Why has the stuff about bare 10646 been added to the document? As far
as I can see, there was no consensus *at all* concerning this issue on
this mailing list.
The term "glyph" is used exactly 4 times in the whole document, and
all 4 of those occurrences are in the material quoted above, but there
is no definition for this term, nor is there any pointer to a document
that defines the term.
However, I *suspect* that MIME's "charset" parameter is not intended
to indicate which glyphs are being represented in the message. Since
this is only a suspicion of mine, I would like to hear what everybody
else thinks.
There are several ways to write the letter "a", including:
*** ***
* * * *
* * *
**** * *
* * * *
* * * *
*** * **** *
These two are different glyphs, but they are the same character. (The
terms "glyph" and "character" have been the subject of lots of debate,
especially in the ISO/IEC JTC1 SCs 2 and 18, but I *think* everyone
would agree about the above example.)
There seems to be a consensus in this group that us-ascii, iso-8859-1
and iso-2022-jp are MIME "charsets".
The first two, us-ascii and iso-8859-1, are what ISO usually calls
"coded character sets". The last one, iso-2022-jp, is actually a
well-defined combination of 4 coded character sets (typically, only 2
are used in any one message).
So, in my view, a MIME charset is *not* a glyph encoding. Well, what
*is* a charset, then? That's the hard question.
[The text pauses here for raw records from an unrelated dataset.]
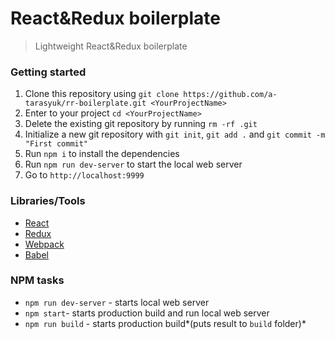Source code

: # React&Redux boilerplate
> Lightweight React&Redux boilerplate

### Getting started
1. Clone this repository using `git clone https://github.com/a-tarasyuk/rr-boilerplate.git <YourProjectName>`
2. Enter to your project `cd <YourProjectName>`
2. Delete the existing git repository by running `rm -rf .git`
3. Initialize a new git repository with `git init`, `git add .` and `git commit -m "First commit"`
4. Run `npm i` to install the dependencies
5. Run `npm run dev-server` to start the local web server
6. Go to `http://localhost:9999`

### Libraries/Tools
- [React](https://facebook.github.io/react)
- [Redux](https://github.com/rackt/redux)
- [Webpack](https://webpack.github.io)
- [Babel](https://babeljs.io)

### NPM tasks
- `npm run dev-server` - starts local web server
- `npm start`- starts production build and run local web server
- `npm run build` - starts production build*(puts result to `build` folder)*
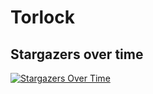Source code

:# Torlock

## Stargazers over time
[![Stargazers Over Time](https://starchart.cc/5ky1ar/Torlock.svg)](https://starchart.cc/5ky1ar/Torlock)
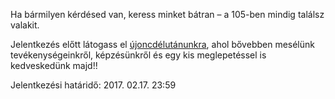 Ha bármilyen kérdésed van, keress minket bátran – a 105-ben mindig találsz valakit.

Jelentkezés előtt látogass el <a href="https://www.facebook.com/events/1392210267518627/" target="_blank" >újoncdélutánunkra</a>, ahol bővebben mesélünk tevékenységeinkről, képzésünkről és egy kis meglepetéssel is kedveskedünk majd!!

Jelentkezési határidő: 2017. 02.17. 23:59
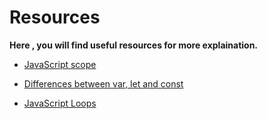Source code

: # Resources

**Here , you will find useful resources for more explaination.**

- [JavaScript scope](https://scotch.io/tutorials/understanding-scope-in-javascript#toc-scope-in-javascript)

- [Differences between var, let and const](https://dev.to/sarah_chima/var-let-and-const--whats-the-difference-69e)

- [JavaScript Loops](https://www.w3schools.com/js/js_loop_for.asp)

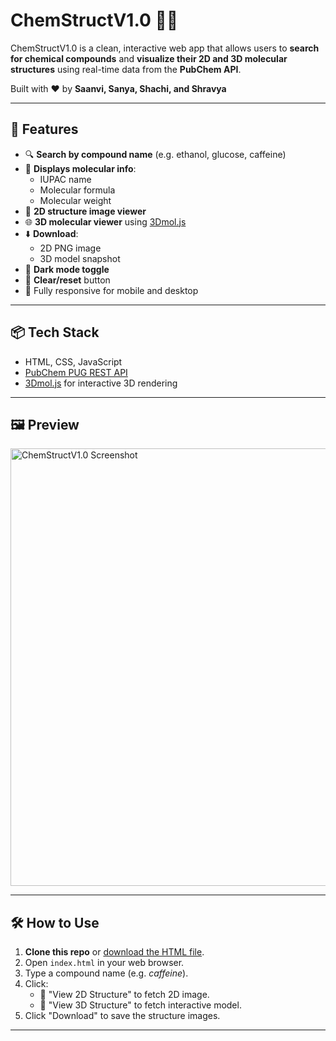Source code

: # ChemStructV1.0 🧪🔬

ChemStructV1.0 is a clean, interactive web app that allows users to **search for chemical compounds** and **visualize their 2D and 3D molecular structures** using real-time data from the **PubChem API**.

Built with ❤️ by **Saanvi, Sanya, Shachi, and Shravya**

---

## 🚀 Features

- 🔍 **Search by compound name** (e.g. ethanol, glucose, caffeine)
- 🧾 **Displays molecular info**:
  - IUPAC name
  - Molecular formula
  - Molecular weight
- 🧬 **2D structure image viewer**
- 🌐 **3D molecular viewer** using [3Dmol.js](https://3dmol.csb.pitt.edu/)
- ⬇️ **Download**:
  - 2D PNG image
  - 3D model snapshot
- 🌙 **Dark mode toggle**
- 🧹 **Clear/reset** button
- 🎯 Fully responsive for mobile and desktop

---

## 📦 Tech Stack

- HTML, CSS, JavaScript
- [PubChem PUG REST API](https://pubchemdocs.ncbi.nlm.nih.gov/pug-rest)
- [3Dmol.js](https://3dmol.csb.pitt.edu/) for interactive 3D rendering

---

## 🖼️ Preview

<img src="preview.png" alt="ChemStructV1.0 Screenshot" width="700"/>

---

## 🛠️ How to Use

1. **Clone this repo** or [download the HTML file](#).
2. Open `index.html` in your web browser.
3. Type a compound name (e.g. *caffeine*).
4. Click:
   - 🔹 "View 2D Structure" to fetch 2D image.
   - 🔹 "View 3D Structure" to fetch interactive model.
5. Click "Download" to save the structure images.

---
John's suggestion of writing a separate document about the kinds of
things that can be registered with IANA as "charsets" seems OK, but I
can't help thinking it would be nice if there were some guidance in
MIME itself, in much the same way that text subtypes are explained.
We could have some prose that explains the intent of The Three Rules,
and it would be up to IANA whether or not to register a particular
proposal. So far, IANA has not been very strict. I'm not sure
whether that's a good thing, but then it may just be the Internet Way.
Anything can be registered, but to succeed, it has to prove itself in
the field.
Erik